Improving Shift Invariance in Convolutional Neural Networks with Translation Invariant Polyphase Sampling
Sourajit Saha, Tejas Gokhale
TL;DR
Convolutional downsampling breaks shift invariance, undermining robustness to pixel-level shifts. The authors introduce Translation Invariant Polyphase Sampling (TIPS), a learnable pooling layer that uses polyphase decomposition and trainable mixing coefficients to reduce maximum-sampling bias (MSB), thereby enhancing shift invariance across classification, segmentation, and detection. Two regularizations, L_{FM} and L_{undo}, are proposed to discourage skewed or uniform mixing and to enable undoing standard shifts during training, with end-to-end optimization and marginal overhead. Extensive experiments show that TIPS yields state-of-the-art shift invariance and robustness on multiple benchmarks and architectures, outperforming data augmentation and contrastive methods. The work also provides a large-scale analysis of MSB and demonstrates the practical benefits of reduced MSB for real-world vision tasks.
Abstract
Downsampling operators break the shift invariance of convolutional neural networks (CNNs) and this affects the robustness of features learned by CNNs when dealing with even small pixel-level shift.
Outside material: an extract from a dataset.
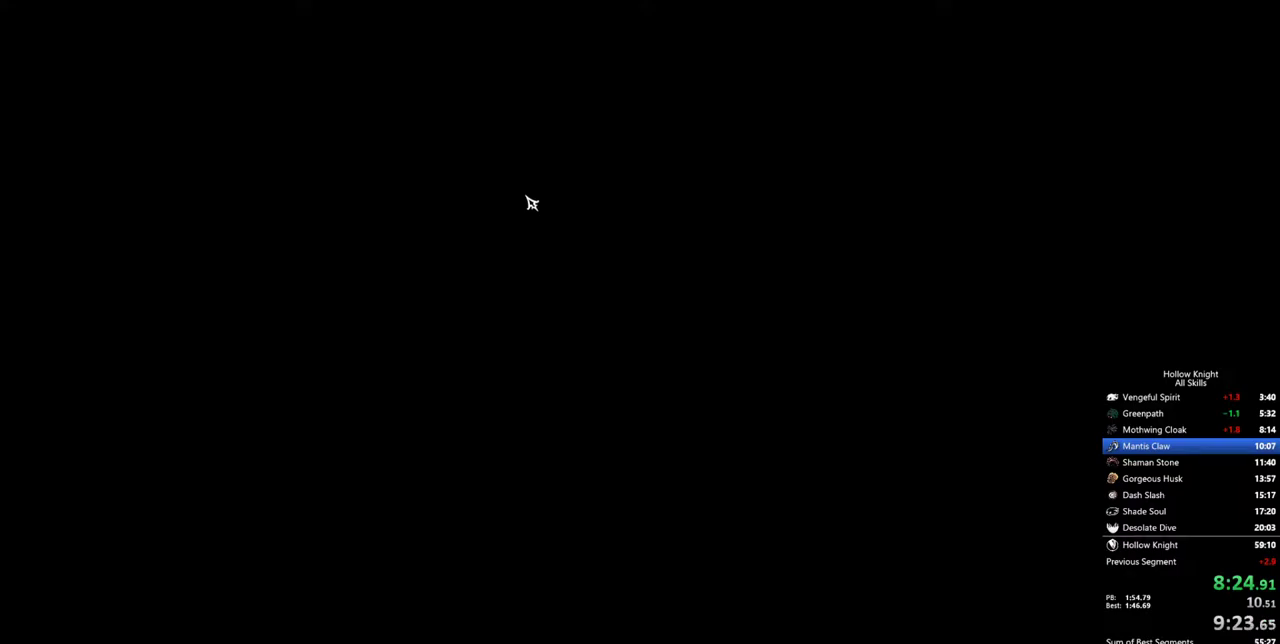
{"keys": [], "events": [[50, "left", "up"], [83, "left", "down"], [133, "left", "up"], [267, "left", "down"], [367, "left", "up"], [417, "left", "down"], [467, "left", "up"]]}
Through a large-scale correlation analysis framework, we study shift invariance of CNNs by inspecting existing downsampling operators in terms of their maximum-sampling bias (MSB), and find that MSB is negatively correlated with shift invariance. Based on this crucial insight, we propose a learnable pooling operator called Translation Invariant Polyphase Sampling (TIPS) and two regularizations on the intermediate feature maps of TIPS to reduce MSB and learn translation-invariant representations. TIPS can be integrated into any CNN and can be trained end-to-end with marginal computational overhead. Our experiments demonstrate that TIPS results in consistent performance gains in terms of accuracy, shift consistency, and shift fidelity on multiple benchmarks for image classification and semantic segmentation compared to previous methods and also leads to improvements in adversarial and distributional robustness. TIPS results in the lowest MSB compared to all previous methods, thus explaining our strong empirical results.